Any of you PC gamers out then who want to play with some like minded grown ups rather than aload of little whipper snappers.

We play MW2 and are waiting for BFBC2

come join the clan guys, nothing serious just fellow gamers you can chill and have a game with after work.

http://northernandsouthernallies.com/


----------



## MidlandsCarCare (Feb 18, 2006)

I'll sign up - can't stand using a pad for FPS games, so I guess I'll be PC gaming for FPS games as long as possible. BC2 looks awesome too.

I used to play a lot of BF2 and 2142.


----------



## shredder1uk (Oct 5, 2008)

The guys i play with are mostly 30+ nothing worse than playing with kids. ill sign up.


----------



## Alex L (Oct 25, 2005)

Me too @thumb:

How do I find when a game is on as the MP setup is very different to MW1.


----------



## littledave (Aug 31, 2009)

Theres normally always somebody on my steam list playing MW2, Sign up on the site and add us to steam


----------



## Alex L (Oct 25, 2005)

Dave how do I join a game you're all playing?

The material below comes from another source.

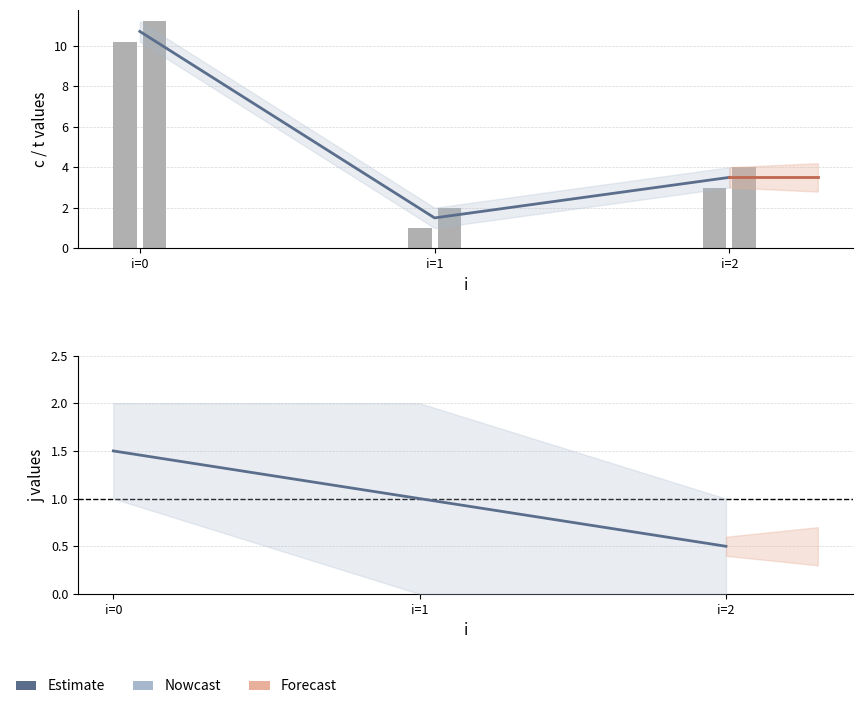

How many data points in c are above 4?

2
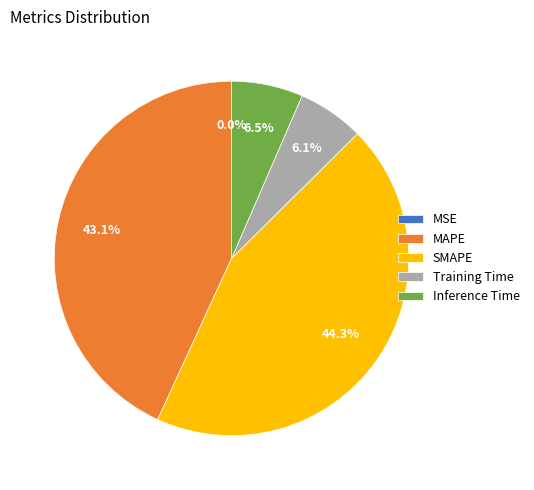

Is it true that MAPE is 43% of the pie?

True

As it seems to just randomly chose matches for me (I prefer the MP set up of COD4).


----------



## littledave (Aug 31, 2009)

If you have joined the Northern & Southern Allies steam group, then you can see all the members, right click on them to add them to you own Steam list and join / invite to games. I wont be on tonight though, but im sure others will.










Im also trying to encourage people to join our clan at Member_Application

Come on guys join up, also our Teamspeak 3 server is at 193.93.44.99:9986 or here ts3server://193.93.44.99/?port=9986


----------



## Alex L (Oct 25, 2005)

I'm on that list  (alex.lis)


----------



## Alex L (Oct 25, 2005)

Whats 'Teamspeak' btw?


----------



## littledave (Aug 31, 2009)

http://www.teamspeak.com/

Basically its a voice comms for clans ect, better than the ingame voip


----------



## Alex L (Oct 25, 2005)

Think I got it sorted now, thanks to Louie too, I was being a noob spas in capture the flag and didn't realise you had to take it back to you're our flag.

Cue lots of people abusing me lol.


----------